With that in mind, how do you feel about the Westbank piece? How does it differ from your other work, like the recent show at Angell Gallery?

“to dwell is to leave traces” was a work that took over a year to make; I am still honored to have been given the opportunity to show alongside Naomi Moyer and proud of what I made. My job was to look at the cultural significance of a place that many Torontonians hold dear, including myself and to represent it visually. Memories and my past experiences about that site are soaked in the work. In 2010, I had my first performance in the Fringe Festival in the Honest Ed’s Alley and spent countless hours eating, talking and hanging out in that city block.“to dwell is to leave traces” was made no differently than any other work.

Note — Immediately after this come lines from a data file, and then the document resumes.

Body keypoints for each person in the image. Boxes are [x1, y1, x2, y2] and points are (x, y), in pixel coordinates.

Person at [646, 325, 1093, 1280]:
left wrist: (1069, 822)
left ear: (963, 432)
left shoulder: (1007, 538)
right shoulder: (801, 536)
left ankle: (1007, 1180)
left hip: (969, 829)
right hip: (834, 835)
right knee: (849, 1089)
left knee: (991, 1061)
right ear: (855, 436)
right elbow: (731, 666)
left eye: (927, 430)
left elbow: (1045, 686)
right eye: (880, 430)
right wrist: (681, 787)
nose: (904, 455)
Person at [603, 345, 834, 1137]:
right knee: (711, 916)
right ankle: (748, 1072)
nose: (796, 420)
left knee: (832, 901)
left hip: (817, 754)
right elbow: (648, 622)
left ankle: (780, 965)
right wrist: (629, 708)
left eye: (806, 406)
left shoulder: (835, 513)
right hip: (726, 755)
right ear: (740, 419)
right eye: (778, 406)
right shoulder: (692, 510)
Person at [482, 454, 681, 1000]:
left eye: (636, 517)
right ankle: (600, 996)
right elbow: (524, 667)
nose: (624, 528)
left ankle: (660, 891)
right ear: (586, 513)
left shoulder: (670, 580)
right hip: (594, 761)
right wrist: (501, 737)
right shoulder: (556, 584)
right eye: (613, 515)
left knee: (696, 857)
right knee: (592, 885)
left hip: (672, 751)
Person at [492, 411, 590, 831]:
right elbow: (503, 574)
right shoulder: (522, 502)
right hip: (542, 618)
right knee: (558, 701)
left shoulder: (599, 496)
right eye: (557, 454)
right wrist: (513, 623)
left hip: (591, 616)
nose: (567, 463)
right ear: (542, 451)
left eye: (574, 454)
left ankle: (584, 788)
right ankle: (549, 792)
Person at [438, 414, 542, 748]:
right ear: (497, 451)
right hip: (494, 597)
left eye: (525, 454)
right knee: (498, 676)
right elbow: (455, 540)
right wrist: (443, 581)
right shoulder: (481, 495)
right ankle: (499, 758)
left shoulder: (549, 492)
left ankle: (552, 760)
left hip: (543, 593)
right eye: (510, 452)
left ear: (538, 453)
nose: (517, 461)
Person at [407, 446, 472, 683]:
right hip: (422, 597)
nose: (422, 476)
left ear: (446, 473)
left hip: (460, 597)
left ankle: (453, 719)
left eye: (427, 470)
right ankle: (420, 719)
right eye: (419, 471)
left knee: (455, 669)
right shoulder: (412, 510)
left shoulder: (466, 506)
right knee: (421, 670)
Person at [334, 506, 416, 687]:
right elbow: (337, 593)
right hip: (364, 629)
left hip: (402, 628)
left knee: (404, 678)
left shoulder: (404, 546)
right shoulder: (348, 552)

My process begins by researching the site, retrieving archival images from the past, photographing the site currently, spending time with the remaining buildings, reflecting on my own memories and then experimenting in the studio.

Thalmann in the studio.

So there’s a definite personal connection to the work here for you. What do you think it means for the developer to choose and display this work? Some people might feel what you did went over their heads, others might feel that they acknowledged and endorsed the questions you were asking as important ones.

I’d like to think that they hired me precisely to ask those questions and make work that investigated the ways in which a city changes and evolves through the lens of architectural changes. I mean, they read and approved my statement, right?

Absolutely. As someone who also does commercial projects, I think nuance sometimes gets lost in talking about client work versus personal work. It’s possible for people within corporations to be completely supportive of artistic integrity. You can do great work with them and be able to pay rent as a result.

I honestly loved working with Ilana Altman, the main curator for the project and, particularly, the students at Central Tech. As an emerging artist who has had to move my studio three times in 2018 because of renovictions or rental increases, I am attuned to the complexities of the issue. I am grateful to have been given this project and to be able to pay my studio rent.

Left: Thalmann’s statement for to dwell is to leave traces. Right: artwork detail.